» **What you should do**
Scan the entries line by line and return those with "input".

*** Data for this exercise ***

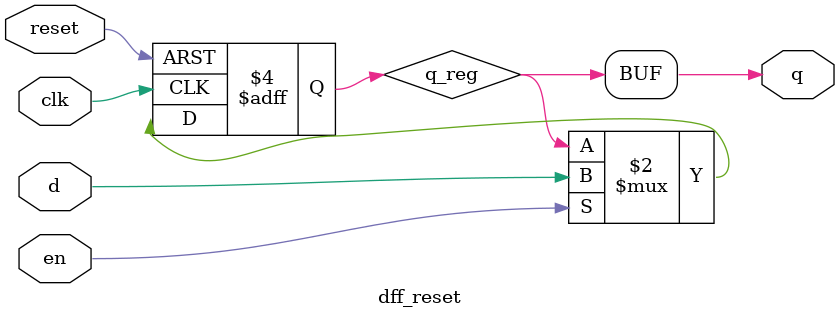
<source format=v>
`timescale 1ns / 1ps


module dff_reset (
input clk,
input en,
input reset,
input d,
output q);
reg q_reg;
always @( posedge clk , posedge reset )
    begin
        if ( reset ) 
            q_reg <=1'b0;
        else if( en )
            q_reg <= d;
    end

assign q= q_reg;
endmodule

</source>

*** End of Data for this exercise ***

» **Result**
input clk,
input en,
input reset,
input d,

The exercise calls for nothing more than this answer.